*** QUOTED PASSAGE ***

Thursday, September 20, 2012

omg omg omg omg!!!!!!!!!!!!!!!!

O.M.G. I'm in paradise!! (omg translation : oh my gosh!!) I'm here, everybody. I'm in Bad Ischl, Austria where I'll be for the next year...or the rest of my life!! JOKE, family. This place, though, this city is stunningly, breathtakingly beautiful. So I thought I'd be living in the outer foothills of the Alps, but it turns out that I really am in the alps. The whole town is surrounded by small mountains. I spent the day laughing at my luck. It's fascinatingly simple what Europeans do with nature. They're greedy with their beauty. "Oh, there's a small hill of an island in the middle of that lake? There I shall build my castle." I imagine it goes about like that. It's unfair. I grew up in Tulsa, and all we had to work with there was a dirty river, really. It's hard not to hate people who get to live in this wonder. Oh wait, I get to do that for a year. Let's all hate me, too.

Before I get any further, quick background. Click on the links:
Here's where I am geographically
http://maps.google.at/maps?q=bad+ischl&oe=utf-8&aq=t&rls=org.mozilla:en-US:official&client=firefox-a&um=1&ie=UTF-8&hl=de&sa=N&tab=wl
As you zoom out you'll see that I'm about 45 minutes from Salzburg, and a couple of hours from Vienna and Munich. I'm in the region of Upper Austria, about an hour from the border to Germany.
Below are the best pictures I could find, but of course they don't do the trick.

*** End of QUOTED PASSAGE ***
*** RECORDED INFORMATION ***

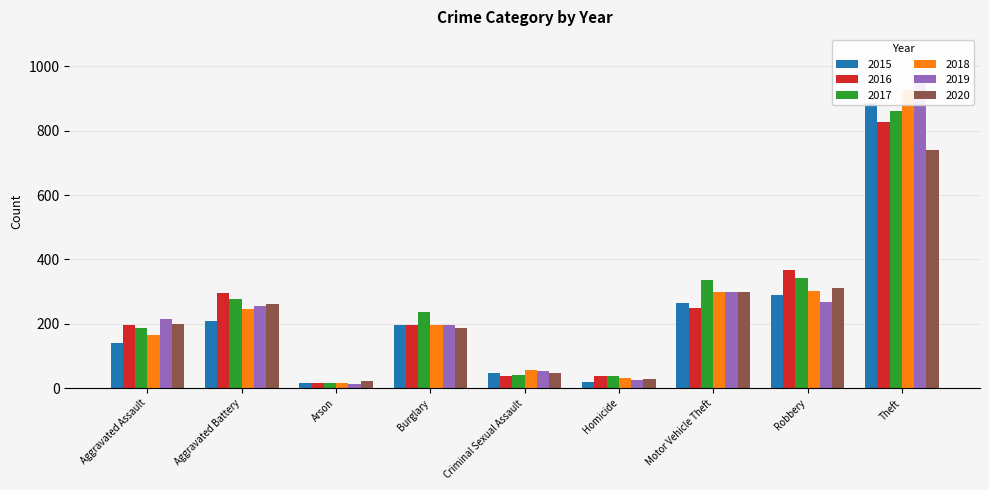

What is the spread (max minus min) of values at Criminal Sexual Assault?

19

*** End of RECORDED INFORMATION ***

▶ WHAT IS REQUIRED:
Please explain, in one to three sentences, why the blog post about Bad Ischl ends its first paragraph with "Let's all hate me, too."

▶ REPLY:
The writer says it's hard not to hate people who get to live in such a beautiful place. The writer will be living in Bad Ischl for a year, so by that same reasoning the writer belongs among the people to hate.